Generally, DC follows the federal rules for valuation and for inclusion in the estate tax return. To complete a DC estate tax return, a federal estate tax return or Form 706 is prepared pro-forma and filed along with the DC estate tax return, even if an estate falls below the $5,450,000 threshold. DC also allows for the federal concept of the marital deduction. The federal estate tax law, which is applicable in DC because it mimics the federal law, allows for unlimited assets to be distributed at the death of the first spouse to the surviving spouse free of estate tax.
The concept is not meant to be a reduction of estate tax. Rather, the idea is that the estate tax will be collected at the death of the second spouse. The marital deduction is currently not available when the surviving spouse is a non-US citizen. This can result in estate taxation at the death of the first spouse, which could deplete the couple’s or the family’s overall wealth. There is an estate planning technique called a Qualified Domestic Trust (QDOT), which does allow for any assets held in a trust to qualify for the marital deduction.
The QDOT has specific requirements and, essentially, allows for a surviving spouse to receive income from the trust, but any access of the principal could result in estate tax liability. The federal government or DC can collect taxes on those assets, but it does allow for some deferral for the second spouse.
The other issue for non-US citizens is that if the individual is a non-US resident or citizen, but holds assets in the US, they may be subject to federal or DC estate tax and the exemption rate for the federal estate taxes is a lower limit than the $5,400,000 and the DC estate tax rate.
Owning assets in the United States alone may result in the requirement to file an estate tax return. Although, for countries that do not have an estate tax treaty with the US, the effect could be that assets are double taxed both in the US and in the country of citizenship or residency. Then, the US takes the position that it taxes worldwide assets in many cases and so it is possible that assets that are located out of DC or the US are includable on an individual’s US federal estate tax return or DC estate tax return.
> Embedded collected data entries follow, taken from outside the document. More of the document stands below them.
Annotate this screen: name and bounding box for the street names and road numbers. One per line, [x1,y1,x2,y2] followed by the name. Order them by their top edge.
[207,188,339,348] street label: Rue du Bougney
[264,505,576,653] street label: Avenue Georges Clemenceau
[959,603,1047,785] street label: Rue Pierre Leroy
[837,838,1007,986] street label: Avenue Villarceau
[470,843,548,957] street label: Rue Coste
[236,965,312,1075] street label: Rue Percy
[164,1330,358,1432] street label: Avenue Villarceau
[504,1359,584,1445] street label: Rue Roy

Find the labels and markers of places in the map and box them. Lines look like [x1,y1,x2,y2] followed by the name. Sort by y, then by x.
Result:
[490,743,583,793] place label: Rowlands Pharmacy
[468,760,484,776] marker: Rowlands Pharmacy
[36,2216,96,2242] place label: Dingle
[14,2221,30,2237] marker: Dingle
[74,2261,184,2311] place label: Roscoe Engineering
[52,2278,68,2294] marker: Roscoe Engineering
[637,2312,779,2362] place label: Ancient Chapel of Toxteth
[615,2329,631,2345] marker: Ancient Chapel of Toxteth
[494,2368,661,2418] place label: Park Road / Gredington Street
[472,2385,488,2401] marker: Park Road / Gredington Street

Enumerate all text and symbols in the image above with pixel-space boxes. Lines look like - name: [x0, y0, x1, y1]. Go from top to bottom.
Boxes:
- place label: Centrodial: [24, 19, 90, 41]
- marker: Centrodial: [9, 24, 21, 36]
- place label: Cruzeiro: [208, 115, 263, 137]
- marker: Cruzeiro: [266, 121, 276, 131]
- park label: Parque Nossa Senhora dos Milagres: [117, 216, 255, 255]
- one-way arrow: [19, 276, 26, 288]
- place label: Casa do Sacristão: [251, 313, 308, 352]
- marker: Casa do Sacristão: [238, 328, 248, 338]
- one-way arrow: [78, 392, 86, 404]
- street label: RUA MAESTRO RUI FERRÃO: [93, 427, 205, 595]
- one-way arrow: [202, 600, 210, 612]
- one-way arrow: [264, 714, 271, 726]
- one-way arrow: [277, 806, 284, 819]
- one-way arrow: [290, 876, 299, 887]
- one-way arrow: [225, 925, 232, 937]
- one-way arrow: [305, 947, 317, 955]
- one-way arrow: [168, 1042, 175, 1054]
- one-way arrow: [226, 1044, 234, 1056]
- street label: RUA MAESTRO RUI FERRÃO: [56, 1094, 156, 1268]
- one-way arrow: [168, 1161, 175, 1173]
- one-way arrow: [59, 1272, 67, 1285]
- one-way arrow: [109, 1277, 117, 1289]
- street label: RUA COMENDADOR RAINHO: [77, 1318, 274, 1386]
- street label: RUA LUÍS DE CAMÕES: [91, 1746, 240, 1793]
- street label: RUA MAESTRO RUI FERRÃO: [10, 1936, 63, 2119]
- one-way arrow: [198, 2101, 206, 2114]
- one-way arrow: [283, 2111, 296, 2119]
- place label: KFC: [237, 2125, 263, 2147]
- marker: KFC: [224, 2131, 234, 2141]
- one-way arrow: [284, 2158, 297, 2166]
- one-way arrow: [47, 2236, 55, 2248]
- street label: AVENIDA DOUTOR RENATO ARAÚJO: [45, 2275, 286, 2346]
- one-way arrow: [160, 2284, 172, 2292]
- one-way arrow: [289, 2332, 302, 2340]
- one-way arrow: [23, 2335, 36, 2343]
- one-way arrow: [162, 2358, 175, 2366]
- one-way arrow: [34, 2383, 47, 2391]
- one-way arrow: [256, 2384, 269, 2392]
Naming a Non-US Citizen as Personal Representative
A non-US citizen or resident cannot be named as a personal representative in DC. If an individual that does not qualify is named, the successor nominated personal representative becomes the person with the ability to serve in DC. If no one is nominated to serve as the personal representative, the Superior Court of the District of Columbia may appoint a personal representative.
The complication is that DC’s current position is that all relatives to the fifth degree have priority to serve based on their relationship to the decedent. That may make it difficult to open an estate where an individual has not nominated someone in their last will and testament to serve as personal representative that can actually qualify as a personal representative. The process can be costly and can require a search for all related individuals or any related individuals, who may be entitled, to serve as personal representative.